EXERCISE PROMPT: Can you copy out word for word the part of the listing that opens with the line containing "Якщо дерев'яний будинок залишити на довгий" and closes with the line containing "дерев'яних будинків", including both of those lines?

Data records
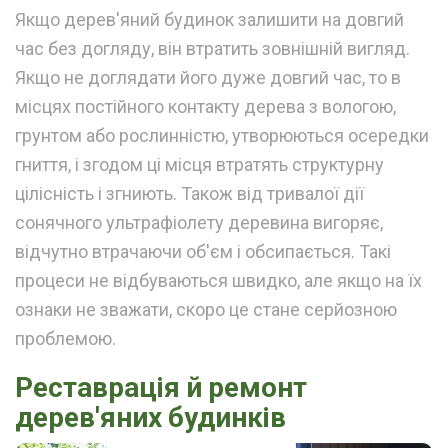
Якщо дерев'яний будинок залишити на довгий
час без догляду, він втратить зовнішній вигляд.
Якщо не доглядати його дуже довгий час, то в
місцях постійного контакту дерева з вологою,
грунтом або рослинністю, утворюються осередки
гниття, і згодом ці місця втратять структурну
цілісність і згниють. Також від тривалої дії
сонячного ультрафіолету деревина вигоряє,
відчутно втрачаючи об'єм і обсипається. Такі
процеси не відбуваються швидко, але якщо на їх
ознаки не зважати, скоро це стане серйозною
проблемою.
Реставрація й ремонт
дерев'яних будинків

--

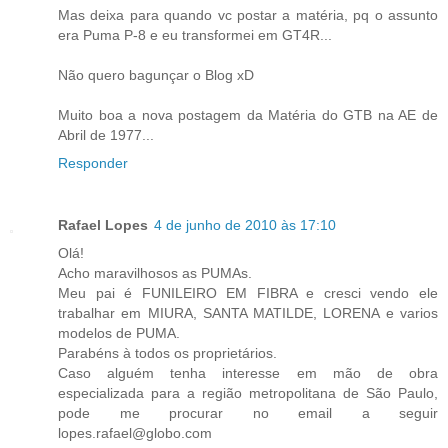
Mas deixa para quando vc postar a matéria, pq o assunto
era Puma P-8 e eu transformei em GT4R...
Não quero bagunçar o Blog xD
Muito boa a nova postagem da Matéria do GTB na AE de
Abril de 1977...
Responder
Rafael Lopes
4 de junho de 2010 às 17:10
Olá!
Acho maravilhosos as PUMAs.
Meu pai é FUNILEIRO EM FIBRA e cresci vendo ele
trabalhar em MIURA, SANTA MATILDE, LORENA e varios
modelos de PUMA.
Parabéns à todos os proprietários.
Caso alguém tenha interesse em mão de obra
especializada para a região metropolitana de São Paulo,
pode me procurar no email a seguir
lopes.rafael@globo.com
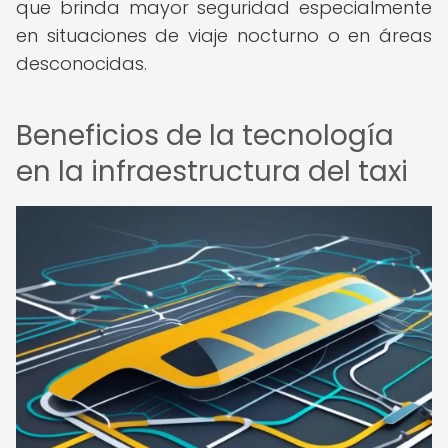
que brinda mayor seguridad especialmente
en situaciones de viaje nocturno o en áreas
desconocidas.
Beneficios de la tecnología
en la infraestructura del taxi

RESPONSE AREA:
Якщо дерев'яний будинок залишити на довгий
час без догляду, він втратить зовнішній вигляд.
Якщо не доглядати його дуже довгий час, то в
місцях постійного контакту дерева з вологою,
грунтом або рослинністю, утворюються осередки
гниття, і згодом ці місця втратять структурну
цілісність і згниють. Також від тривалої дії
сонячного ультрафіолету деревина вигоряє,
відчутно втрачаючи об'єм і обсипається. Такі
процеси не відбуваються швидко, але якщо на їх
ознаки не зважати, скоро це стане серйозною
проблемою.
Реставрація й ремонт
дерев'яних будинків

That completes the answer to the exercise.